Guantánamo: 2 Decades of Democratic Anomaly

Published in El Mundo
(Spain) on 10 January 2022
by Lynne Sladky (link to originallink to original)
Translated from by Sergio Ferreras. Edited by Gillian Palmer.
The horror of 9/11 was followed by a lowering of the moral standards by which the greatest democracy of the planet must guide itself and others. The worst part of the American response to the savage aggression of jihadist terrorism finds its most powerful symbol in Guantánamo, a prison created by the United States with the intention of not complying with its own laws. In the past two decades, 780 men accused of serious crimes against national security have gone through this anti-democratic limbo. Nine died there; another 732 have been released. Of these, some have engaged in terrorist activities in Iraq, Syria or Afghanistan. Some 39 leaders of al-Qaida remain prisoners there.

After George W. Bush, the president who opened it during the war against international terrorism, Barack Obama arrived with a well-intentioned promise to close Guantánamo. Like other widely announced, hard to achieve commitments, Obama left office without having managed to put an end to the world's most famous prison anomaly. No one expected Donald Trump to do so. And today, with Democrat Joe Biden in the presidency, there is no end in sight to this detention camp that casts a shadow over the leadership and moral authority of the world's biggest power. Some of the testimonies of prisoners that we offer exclusively on today's edition report the intolerable excesses perpetrated by the United States. Like the tortures of Abu Ghraib, these scandals feed the anti-imperialism that all the autocracies, dictatorships and populist regimes in the world use demagogically to justify infinitely worse crimes.

It has been said that a clear parameter to measure the democratic quality of a country is the quality of its prison system. No one doubts that the international image of the United States has suffered the last two decades because of the existence of Guantánamo. The solution is neither easy nor quick, but Biden would do well to speed up the closure of such an ominous place, where human rights were violated in the name of human rights.

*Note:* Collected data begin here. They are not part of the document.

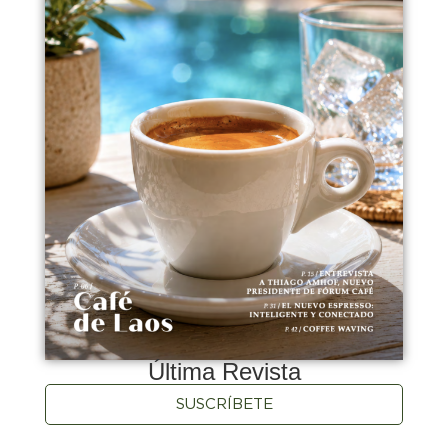
Última Revista
SUSCRÍBETE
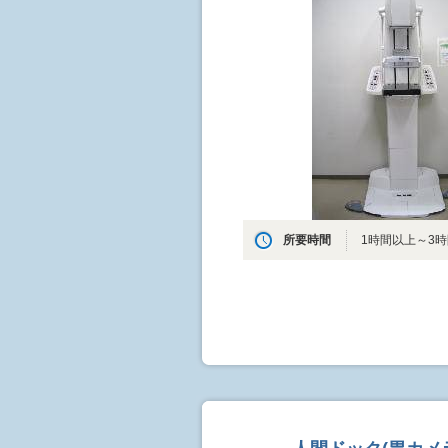
所要時間
1時間以上～3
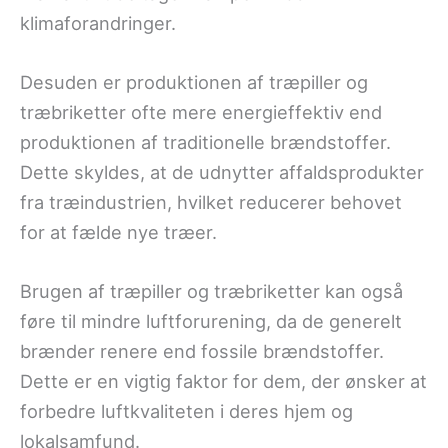
klimaforandringer.
Desuden er produktionen af træpiller og
træbriketter ofte mere energieffektiv end
produktionen af traditionelle brændstoffer.
Dette skyldes, at de udnytter affaldsprodukter
fra træindustrien, hvilket reducerer behovet
for at fælde nye træer.
Brugen af træpiller og træbriketter kan også
føre til mindre luftforurening, da de generelt
brænder renere end fossile brændstoffer.
Dette er en vigtig faktor for dem, der ønsker at
forbedre luftkvaliteten i deres hjem og
lokalsamfund.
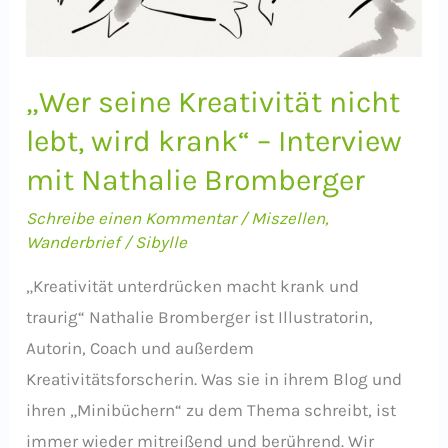
„Wer seine Kreativität nicht
lebt, wird krank“ – Interview
mit Nathalie Bromberger
Schreibe einen Kommentar
/
Miszellen
,
Wanderbrief
/
Sibylle
„Kreativität unterdrücken macht krank und
traurig“ Nathalie Bromberger ist Illustratorin,
Autorin, Coach und außerdem
Kreativitätsforscherin. Was sie in ihrem Blog und
ihren „Minibüchern“ zu dem Thema schreibt, ist
immer wieder mitreißend und berührend. Wir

Guantánamo: dos décadas de anomalía democrática

A horror del 11-S le siguió un relajamiento de los estándares morales por los que la primera democracia del planeta ha de guiarse a sí misma y guiar a las demás. La peor parte de la respuesta americana a la salvaje y traumática agresión del terrorismo yihadista encuentra su símbolo más elocuente en Guantánamo, la cárcel creada por Estados Unidos con la intención de no cumplir en ella sus propias leyes. En las dos décadas transcurridas desde entonces han pasado por este limbo antidemocrático 780 hombres acusados de delitos graves contra la seguridad nacional. Nueve han muerto allí. Otros 732 han sido puestos en libertad. De ellos, algunos se han lanzado a actividades terroristas en Irak, Siria y Afganistán. En la cárcel siguen prisioneros 39 altos dirigentes de Al Qaeda.

Tras George W. Bush, el presidente que lo puso en marcha al calor de la guerra declarada contra el terrorismo internacional, llegó Barack Obama con su promesa buenista de cerrar Guantánamo. Como otros compromisos de grata publicidad e improbable cumplimiento, Obama abandonó el cargo sin haber logrado poner fin a la excepción penitenciaria más famosa del mundo. Nadie esperaba de Trump que lo hiciese. Y hoy, con el demócrata Joe Biden en la presidencia, tampoco se le ve un final próximo a esta anomalía que ensombrece el liderazgo y la autoridad moral de la primera potencia del mundo. Algunos de los testimonios de presos que hoy ofrecemos en exclusiva en nuestras páginas informan con rotundidad de los intolerables excesos perpetrados por Estados Unidos; escándalos que, como sucede con las torturas de Abu Ghraib, engordan el argumentario antiimperialista al que recurren demagógicamente todas las autocracias, dictaduras y regímenes populistas del mundo para justificar crímenes infinitamente peores.

Se ha dicho que un parámetro elocuente para medir la exigencia democrática de un país consiste precisamente en la calidad de su sistema penitenciario. Nadie pone en duda que la imagen internacional de Estados Unidos se ha resentido de la existencia y mantenimiento por dos décadas de Guantánamo. La solución no es sencilla ni rápida, pero Biden haría bien en acelerar el cierre de un lugar ominoso donde los derechos humanos fueron conculcados cínicamente en nombre de la defensa global de los derechos humanos.